Sprayed with liquid that is invisible to the naked eye, perpetrators can then be identified using UV light and linked directly back to the crime scene
Since 5G first began to enter the public spot light, around the start of 2020, conspiracy theorists have begun to emerge. With theories ranging from 5G radiation’s negative impact on public health (a claim which has been disputed numerous times) to linking the new technology to Bill Gates and the coronavirus, these conspiracy theorists have on the whole been loud yet benign.
However, there have been some notable incidents of 5G mast vandalism, especially in the UK and the Netherlands, as well as staff themselves being harassed and even attacked in some cases. This is of course, unacceptable.
Now, the security company SmartWater has announced that it has extended its long relationship with Mobile Broadband Network Limited (MBNL), a company jointly owned by EE and Three, to protect their mast infrastructure. In their previous work with MBNL, SmartWater has helped reduce the theft of metal and cable assets by 77%.
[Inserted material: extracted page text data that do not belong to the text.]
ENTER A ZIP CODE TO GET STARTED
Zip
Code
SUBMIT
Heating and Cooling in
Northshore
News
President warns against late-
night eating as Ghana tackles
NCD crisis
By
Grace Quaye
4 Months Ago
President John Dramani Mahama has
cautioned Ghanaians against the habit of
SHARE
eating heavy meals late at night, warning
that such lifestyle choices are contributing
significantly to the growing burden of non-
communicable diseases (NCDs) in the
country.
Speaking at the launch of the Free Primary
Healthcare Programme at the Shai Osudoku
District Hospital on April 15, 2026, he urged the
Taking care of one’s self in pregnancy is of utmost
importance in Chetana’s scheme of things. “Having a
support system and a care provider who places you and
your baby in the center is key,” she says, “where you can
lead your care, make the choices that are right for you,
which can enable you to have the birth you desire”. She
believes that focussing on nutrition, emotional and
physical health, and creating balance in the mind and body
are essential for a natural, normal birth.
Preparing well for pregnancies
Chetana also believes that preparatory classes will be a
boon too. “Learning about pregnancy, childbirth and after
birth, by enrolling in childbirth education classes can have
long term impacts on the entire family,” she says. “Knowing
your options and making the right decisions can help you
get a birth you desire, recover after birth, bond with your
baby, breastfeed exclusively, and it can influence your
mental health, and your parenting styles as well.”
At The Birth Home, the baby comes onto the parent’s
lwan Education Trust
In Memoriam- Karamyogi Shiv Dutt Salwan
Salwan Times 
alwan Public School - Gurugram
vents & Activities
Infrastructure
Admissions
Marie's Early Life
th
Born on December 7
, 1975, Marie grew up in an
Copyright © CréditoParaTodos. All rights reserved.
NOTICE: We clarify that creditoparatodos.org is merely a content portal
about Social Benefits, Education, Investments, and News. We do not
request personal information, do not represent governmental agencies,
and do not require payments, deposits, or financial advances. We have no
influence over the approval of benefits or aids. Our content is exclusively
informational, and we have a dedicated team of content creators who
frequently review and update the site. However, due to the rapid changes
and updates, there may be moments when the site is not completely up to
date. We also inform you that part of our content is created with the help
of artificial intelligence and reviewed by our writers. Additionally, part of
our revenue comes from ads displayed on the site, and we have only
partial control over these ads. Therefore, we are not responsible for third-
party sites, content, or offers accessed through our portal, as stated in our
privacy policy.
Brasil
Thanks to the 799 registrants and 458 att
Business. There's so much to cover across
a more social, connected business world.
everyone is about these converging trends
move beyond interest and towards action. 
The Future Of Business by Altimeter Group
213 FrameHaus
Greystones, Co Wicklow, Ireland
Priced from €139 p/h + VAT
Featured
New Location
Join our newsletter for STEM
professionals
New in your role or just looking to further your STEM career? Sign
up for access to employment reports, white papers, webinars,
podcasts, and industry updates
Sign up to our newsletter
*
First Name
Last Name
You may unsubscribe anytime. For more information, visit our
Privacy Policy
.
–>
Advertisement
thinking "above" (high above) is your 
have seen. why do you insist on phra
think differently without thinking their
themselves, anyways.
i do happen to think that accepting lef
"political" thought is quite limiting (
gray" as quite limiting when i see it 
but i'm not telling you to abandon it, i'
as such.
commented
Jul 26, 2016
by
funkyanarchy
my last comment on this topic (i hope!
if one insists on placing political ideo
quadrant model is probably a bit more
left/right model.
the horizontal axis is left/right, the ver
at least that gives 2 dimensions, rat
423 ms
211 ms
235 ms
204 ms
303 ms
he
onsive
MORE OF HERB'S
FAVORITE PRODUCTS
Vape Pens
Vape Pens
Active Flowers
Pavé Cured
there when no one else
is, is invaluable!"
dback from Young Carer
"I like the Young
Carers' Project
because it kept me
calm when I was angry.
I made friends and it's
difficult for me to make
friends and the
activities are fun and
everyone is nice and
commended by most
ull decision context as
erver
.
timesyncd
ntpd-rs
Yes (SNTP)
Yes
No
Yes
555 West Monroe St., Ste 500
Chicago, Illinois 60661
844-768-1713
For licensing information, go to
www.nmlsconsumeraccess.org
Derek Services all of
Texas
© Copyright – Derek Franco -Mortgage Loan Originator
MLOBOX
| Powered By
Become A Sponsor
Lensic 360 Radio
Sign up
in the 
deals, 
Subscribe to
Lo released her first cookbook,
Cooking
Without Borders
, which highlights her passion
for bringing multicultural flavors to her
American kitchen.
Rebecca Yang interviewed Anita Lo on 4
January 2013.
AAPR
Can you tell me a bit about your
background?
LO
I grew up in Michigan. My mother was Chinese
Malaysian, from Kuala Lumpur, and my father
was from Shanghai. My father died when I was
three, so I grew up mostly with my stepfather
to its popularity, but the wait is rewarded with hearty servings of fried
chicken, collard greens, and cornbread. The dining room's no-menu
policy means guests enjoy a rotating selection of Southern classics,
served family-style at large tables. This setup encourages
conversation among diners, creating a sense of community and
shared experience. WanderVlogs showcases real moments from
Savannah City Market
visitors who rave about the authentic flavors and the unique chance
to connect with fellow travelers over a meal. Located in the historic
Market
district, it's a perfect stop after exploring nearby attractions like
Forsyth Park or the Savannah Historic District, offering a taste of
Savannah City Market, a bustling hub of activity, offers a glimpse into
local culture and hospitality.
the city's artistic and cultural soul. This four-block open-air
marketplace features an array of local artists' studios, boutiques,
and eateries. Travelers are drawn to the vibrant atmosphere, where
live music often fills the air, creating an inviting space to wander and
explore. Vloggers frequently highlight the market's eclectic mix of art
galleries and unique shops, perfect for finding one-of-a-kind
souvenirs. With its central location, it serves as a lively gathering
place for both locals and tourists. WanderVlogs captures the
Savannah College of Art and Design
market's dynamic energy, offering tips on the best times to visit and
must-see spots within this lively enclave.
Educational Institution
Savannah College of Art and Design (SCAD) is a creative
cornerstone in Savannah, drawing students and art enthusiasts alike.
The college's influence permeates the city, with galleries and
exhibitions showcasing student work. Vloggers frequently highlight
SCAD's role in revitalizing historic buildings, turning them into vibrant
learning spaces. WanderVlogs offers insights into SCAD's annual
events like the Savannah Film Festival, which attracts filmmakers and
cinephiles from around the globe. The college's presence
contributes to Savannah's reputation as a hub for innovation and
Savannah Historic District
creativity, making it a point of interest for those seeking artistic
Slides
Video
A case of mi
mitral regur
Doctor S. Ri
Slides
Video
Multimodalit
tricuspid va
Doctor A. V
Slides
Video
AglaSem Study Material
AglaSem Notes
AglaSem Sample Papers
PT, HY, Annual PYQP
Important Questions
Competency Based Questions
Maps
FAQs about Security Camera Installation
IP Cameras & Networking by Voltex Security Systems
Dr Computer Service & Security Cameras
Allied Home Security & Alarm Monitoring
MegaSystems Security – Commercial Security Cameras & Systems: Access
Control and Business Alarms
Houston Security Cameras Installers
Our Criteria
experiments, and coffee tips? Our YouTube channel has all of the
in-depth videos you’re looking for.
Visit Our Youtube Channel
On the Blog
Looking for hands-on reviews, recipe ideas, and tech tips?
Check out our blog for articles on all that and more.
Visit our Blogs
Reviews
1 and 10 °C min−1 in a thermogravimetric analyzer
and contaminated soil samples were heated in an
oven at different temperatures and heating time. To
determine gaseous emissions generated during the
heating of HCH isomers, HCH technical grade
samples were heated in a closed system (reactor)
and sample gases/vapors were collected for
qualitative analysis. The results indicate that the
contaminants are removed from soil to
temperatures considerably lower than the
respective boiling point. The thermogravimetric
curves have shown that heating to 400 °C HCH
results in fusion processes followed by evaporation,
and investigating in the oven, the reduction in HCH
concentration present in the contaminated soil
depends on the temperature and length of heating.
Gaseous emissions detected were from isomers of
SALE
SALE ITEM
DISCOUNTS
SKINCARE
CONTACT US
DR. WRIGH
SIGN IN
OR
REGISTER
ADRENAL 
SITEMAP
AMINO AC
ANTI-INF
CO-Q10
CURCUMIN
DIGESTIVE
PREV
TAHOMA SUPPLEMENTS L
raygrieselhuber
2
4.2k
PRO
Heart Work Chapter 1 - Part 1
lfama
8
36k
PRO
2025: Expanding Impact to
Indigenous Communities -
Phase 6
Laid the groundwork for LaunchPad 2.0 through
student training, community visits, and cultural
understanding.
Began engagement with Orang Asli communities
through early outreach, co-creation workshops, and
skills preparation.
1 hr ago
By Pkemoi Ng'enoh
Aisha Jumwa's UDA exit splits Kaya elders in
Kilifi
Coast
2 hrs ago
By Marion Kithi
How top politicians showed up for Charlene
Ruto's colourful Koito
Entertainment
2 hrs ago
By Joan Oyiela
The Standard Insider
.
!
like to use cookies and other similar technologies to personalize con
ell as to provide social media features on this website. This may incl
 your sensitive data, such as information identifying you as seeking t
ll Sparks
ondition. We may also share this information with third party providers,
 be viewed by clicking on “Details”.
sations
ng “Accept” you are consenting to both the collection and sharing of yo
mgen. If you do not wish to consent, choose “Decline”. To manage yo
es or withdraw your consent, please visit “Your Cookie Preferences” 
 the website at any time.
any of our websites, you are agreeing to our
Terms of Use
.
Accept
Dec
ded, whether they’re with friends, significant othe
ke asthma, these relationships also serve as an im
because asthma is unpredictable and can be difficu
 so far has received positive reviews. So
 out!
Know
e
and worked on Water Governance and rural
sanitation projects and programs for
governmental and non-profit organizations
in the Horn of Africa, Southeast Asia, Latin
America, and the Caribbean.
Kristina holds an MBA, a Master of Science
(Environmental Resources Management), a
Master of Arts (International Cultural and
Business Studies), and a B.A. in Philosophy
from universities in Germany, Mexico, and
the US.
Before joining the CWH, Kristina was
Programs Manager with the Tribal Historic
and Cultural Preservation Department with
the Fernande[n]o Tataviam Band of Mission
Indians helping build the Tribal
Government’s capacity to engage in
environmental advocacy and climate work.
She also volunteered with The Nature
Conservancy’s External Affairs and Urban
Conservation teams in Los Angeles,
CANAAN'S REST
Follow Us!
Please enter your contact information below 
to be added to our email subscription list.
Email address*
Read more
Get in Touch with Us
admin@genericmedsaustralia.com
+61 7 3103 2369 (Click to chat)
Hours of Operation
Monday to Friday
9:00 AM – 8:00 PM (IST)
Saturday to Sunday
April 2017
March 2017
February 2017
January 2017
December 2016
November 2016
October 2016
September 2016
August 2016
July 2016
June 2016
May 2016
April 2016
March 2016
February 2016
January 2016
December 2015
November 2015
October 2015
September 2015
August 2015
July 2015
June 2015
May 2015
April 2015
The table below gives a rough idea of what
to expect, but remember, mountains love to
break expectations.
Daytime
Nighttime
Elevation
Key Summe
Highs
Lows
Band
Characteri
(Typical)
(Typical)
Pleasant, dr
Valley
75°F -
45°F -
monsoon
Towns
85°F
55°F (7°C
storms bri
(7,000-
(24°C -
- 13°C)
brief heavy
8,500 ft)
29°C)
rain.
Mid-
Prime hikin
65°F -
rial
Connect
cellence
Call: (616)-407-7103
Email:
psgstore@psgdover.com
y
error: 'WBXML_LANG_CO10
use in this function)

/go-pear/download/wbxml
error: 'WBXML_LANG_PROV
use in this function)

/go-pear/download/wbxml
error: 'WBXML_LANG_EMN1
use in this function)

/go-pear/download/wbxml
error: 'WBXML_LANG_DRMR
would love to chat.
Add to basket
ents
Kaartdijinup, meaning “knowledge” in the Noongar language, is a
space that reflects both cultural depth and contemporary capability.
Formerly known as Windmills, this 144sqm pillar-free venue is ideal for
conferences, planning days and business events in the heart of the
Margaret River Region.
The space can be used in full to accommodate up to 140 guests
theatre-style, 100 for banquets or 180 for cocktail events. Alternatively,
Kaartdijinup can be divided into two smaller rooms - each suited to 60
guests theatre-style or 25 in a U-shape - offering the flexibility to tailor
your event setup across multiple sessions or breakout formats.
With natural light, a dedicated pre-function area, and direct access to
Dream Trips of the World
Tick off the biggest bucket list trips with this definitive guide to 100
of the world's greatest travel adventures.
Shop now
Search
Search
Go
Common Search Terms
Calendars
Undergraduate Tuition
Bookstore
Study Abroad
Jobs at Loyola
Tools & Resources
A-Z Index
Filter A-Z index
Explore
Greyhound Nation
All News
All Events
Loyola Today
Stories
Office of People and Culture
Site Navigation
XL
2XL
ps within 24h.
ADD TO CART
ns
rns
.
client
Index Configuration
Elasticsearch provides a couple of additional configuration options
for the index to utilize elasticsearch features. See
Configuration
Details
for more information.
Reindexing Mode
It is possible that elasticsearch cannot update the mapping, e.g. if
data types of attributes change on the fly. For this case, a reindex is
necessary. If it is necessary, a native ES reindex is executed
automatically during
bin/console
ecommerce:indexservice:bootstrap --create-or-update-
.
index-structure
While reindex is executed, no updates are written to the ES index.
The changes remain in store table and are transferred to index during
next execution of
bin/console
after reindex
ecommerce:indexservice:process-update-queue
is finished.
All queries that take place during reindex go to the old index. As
SmartWater’s SmartSpray solution sprays those attempting to interfere with the equipment, dousing them with an invisible liquid with a unique identifying code. Later, working alongside the police, the liquid can be identified using specific UV light, helping link suspects directly to specific criminal damage.
SmartWater boasts a 100% conviction rate and their participation, it is hoped, will greatly reduce the amount of damage done to crucial connectivity infrastructure.
“At SmartWater we understand the importance of connectivity and the value of communication, we are proud of the work we have done to help the telecoms industry protect itself against criminal behaviour,” said Gary Higgins, COO of SmartWater. “Anyone attacking MBNL mast sites now…run[s] the risk of being forensically linked to the scene of their crime.”
That the operators are beginning to take action to defend their infrastructure from criminal damage is no surprise, but it should be remembered that this solution does not address the underlying problem of widely circulated misinformation. Groups precipitating these conspiracy theories are still very much a prominent force in our society – indeed, this weekend it was announced that once such group had managed to crowdfund over £100,000 in order to hire a barrister in an attempt to take the UK government to court.
This issue of misinformation is not going away and will continue to be a thorn in operators’ side as they try to complete their wider rollouts of the new technology. Until operators can find a way to tackle the misinformation at the heart of the 5G conspiracy theories, deployment progress is always going to be threatened.